> Extracted information:

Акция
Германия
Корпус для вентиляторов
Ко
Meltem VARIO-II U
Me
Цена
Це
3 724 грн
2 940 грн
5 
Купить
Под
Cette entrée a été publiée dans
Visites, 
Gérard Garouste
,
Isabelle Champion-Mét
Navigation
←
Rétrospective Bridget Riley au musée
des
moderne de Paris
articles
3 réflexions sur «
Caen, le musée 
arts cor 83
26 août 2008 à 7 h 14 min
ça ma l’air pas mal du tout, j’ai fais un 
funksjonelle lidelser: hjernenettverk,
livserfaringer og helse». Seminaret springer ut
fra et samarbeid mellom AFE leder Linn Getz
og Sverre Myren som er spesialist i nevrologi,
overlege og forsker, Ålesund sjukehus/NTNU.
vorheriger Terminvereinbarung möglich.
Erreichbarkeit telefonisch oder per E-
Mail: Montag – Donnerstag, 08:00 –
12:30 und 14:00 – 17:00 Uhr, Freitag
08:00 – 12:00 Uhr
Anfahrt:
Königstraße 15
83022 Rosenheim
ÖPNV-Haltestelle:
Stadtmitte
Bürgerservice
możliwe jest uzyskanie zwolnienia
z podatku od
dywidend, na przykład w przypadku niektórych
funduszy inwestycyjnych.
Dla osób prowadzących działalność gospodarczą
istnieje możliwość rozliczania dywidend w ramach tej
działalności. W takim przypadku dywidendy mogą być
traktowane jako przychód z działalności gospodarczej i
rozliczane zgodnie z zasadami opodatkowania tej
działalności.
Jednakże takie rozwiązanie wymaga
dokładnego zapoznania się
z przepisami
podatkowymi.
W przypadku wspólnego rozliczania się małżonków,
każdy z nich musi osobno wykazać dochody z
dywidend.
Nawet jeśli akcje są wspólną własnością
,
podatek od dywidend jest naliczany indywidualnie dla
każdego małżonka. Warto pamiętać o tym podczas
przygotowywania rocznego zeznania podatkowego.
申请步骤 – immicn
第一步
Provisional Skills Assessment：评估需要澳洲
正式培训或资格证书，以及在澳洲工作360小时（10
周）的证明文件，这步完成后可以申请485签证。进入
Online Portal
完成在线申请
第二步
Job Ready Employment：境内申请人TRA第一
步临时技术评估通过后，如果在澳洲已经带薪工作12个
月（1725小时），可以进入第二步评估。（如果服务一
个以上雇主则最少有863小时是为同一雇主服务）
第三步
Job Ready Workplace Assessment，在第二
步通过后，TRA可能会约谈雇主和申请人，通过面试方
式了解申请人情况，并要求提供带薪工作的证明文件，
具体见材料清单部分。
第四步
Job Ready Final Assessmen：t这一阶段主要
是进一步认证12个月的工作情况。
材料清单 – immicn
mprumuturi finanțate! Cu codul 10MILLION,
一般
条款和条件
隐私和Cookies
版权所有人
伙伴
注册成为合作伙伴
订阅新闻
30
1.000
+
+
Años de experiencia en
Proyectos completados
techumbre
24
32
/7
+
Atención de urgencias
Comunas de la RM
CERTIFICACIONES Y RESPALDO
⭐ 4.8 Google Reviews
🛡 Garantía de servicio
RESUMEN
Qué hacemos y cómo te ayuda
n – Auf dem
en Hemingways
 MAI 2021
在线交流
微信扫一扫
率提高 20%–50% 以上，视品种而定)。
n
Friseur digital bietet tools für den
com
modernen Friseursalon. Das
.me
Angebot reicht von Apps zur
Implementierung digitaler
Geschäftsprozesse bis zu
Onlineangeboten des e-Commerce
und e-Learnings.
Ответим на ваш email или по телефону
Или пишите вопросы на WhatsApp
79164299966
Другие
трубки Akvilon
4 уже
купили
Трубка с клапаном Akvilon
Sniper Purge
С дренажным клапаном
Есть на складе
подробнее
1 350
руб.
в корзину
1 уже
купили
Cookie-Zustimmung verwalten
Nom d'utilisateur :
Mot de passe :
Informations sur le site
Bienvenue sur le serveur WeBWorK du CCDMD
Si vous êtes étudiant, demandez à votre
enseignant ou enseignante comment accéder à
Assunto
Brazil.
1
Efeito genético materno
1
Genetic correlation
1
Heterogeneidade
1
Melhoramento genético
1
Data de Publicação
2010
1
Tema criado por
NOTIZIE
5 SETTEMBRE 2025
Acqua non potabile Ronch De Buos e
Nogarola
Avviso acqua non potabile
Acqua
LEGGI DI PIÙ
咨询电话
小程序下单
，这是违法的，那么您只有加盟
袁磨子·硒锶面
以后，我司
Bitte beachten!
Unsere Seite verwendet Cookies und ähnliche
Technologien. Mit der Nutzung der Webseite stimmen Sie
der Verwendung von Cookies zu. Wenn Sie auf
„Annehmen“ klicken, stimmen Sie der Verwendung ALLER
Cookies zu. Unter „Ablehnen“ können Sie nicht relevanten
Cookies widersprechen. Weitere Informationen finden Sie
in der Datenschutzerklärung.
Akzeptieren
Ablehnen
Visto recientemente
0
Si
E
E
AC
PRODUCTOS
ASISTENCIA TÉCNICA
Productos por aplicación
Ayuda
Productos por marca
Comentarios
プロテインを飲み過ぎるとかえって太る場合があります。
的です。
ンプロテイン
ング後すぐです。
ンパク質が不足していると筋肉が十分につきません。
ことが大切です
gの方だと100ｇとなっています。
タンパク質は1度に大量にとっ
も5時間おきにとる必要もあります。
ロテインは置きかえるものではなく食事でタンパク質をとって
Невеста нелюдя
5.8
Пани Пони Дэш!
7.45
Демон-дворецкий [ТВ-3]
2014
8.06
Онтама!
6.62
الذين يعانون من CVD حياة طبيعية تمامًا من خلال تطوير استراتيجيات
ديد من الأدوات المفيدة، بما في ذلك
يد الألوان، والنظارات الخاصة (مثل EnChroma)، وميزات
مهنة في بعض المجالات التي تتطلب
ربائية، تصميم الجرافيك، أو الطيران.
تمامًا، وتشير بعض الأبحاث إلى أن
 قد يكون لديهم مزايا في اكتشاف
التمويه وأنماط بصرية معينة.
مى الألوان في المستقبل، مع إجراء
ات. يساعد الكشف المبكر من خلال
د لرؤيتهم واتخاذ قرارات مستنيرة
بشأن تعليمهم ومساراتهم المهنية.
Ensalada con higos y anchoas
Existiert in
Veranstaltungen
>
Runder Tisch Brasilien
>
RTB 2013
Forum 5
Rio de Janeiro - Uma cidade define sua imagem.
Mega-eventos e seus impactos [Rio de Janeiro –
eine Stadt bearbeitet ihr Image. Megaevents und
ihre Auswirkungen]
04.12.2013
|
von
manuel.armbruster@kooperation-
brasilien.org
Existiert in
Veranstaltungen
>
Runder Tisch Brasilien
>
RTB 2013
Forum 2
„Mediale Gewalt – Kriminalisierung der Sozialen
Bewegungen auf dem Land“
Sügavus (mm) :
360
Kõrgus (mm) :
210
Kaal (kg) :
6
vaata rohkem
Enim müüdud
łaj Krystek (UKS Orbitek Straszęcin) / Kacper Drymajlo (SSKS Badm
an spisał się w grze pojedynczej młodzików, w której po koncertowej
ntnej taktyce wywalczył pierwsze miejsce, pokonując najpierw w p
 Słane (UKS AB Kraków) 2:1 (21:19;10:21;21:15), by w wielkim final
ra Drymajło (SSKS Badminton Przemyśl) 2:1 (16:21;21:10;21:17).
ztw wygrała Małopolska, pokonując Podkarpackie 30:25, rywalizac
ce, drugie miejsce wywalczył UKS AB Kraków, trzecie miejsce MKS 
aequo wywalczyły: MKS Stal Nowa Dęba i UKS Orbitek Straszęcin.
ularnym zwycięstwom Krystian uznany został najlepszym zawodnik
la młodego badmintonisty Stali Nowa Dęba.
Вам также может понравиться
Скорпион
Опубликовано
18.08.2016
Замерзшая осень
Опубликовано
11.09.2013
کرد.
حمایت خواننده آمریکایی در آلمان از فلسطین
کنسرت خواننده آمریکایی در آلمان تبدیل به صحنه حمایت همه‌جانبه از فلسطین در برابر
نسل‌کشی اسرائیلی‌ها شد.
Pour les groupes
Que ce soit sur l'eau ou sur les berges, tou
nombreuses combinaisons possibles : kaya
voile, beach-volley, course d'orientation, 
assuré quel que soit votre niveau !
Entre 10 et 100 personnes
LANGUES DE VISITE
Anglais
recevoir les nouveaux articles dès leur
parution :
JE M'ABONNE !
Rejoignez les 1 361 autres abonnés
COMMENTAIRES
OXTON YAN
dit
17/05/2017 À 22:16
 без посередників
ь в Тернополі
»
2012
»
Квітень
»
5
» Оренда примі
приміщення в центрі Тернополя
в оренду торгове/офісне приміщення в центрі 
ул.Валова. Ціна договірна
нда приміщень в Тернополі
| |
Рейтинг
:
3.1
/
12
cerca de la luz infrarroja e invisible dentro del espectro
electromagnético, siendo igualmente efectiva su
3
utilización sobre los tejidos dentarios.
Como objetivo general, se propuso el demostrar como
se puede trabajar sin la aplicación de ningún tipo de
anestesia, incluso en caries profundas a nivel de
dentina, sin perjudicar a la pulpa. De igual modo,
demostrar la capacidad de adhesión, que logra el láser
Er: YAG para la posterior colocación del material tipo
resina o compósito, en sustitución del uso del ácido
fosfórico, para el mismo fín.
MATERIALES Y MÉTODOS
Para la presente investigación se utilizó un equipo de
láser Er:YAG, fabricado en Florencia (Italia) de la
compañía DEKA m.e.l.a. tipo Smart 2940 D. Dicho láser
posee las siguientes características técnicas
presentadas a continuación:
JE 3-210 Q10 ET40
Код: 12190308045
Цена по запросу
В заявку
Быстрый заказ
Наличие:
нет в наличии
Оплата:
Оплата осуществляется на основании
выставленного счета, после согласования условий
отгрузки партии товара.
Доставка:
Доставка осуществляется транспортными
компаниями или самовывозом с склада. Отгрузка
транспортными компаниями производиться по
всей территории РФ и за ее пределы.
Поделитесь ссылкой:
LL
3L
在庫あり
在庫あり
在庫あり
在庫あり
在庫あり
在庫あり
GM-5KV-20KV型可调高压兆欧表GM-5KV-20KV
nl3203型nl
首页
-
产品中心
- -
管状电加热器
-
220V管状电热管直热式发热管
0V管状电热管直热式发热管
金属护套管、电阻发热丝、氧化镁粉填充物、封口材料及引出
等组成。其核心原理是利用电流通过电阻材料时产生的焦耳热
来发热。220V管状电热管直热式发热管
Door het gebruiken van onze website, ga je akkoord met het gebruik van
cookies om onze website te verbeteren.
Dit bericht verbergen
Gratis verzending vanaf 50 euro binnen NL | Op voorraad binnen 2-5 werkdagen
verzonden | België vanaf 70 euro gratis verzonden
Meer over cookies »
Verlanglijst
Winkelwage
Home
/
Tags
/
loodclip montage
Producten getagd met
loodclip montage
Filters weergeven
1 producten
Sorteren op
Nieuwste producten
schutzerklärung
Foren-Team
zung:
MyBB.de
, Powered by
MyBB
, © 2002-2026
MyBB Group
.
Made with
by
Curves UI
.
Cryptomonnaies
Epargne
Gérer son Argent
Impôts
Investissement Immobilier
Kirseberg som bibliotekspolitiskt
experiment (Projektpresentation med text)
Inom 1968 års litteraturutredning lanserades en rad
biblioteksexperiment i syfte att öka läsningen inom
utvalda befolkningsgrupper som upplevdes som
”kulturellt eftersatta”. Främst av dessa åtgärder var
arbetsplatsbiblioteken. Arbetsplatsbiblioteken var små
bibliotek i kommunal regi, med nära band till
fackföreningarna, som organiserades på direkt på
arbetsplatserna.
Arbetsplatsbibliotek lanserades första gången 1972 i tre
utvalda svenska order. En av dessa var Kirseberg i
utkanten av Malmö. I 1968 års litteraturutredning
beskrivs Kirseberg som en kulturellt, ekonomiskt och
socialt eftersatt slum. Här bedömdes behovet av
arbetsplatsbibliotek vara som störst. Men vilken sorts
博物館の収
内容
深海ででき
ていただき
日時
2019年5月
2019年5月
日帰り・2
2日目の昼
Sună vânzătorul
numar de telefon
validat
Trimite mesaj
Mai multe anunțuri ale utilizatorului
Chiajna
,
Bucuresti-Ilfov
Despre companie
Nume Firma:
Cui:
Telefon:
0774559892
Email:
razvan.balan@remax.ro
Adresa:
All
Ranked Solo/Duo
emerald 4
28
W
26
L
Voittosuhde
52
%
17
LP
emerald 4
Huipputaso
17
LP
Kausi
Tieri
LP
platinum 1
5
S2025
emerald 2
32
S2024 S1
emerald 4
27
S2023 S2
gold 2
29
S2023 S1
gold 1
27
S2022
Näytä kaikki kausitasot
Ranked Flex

> Required work: Could you repeat exactly the lines in the listing above from the one with "4.8 Google Reviews" down to the one with "Angebot reicht von Apps zur"? Include both of those lines.

> Exercise result:
⭐ 4.8 Google Reviews
🛡 Garantía de servicio
RESUMEN
Qué hacemos y cómo te ayuda
n – Auf dem
en Hemingways
 MAI 2021
在线交流
微信扫一扫
率提高 20%–50% 以上，视品种而定)。
n
Friseur digital bietet tools für den
com
modernen Friseursalon. Das
.me
Angebot reicht von Apps zur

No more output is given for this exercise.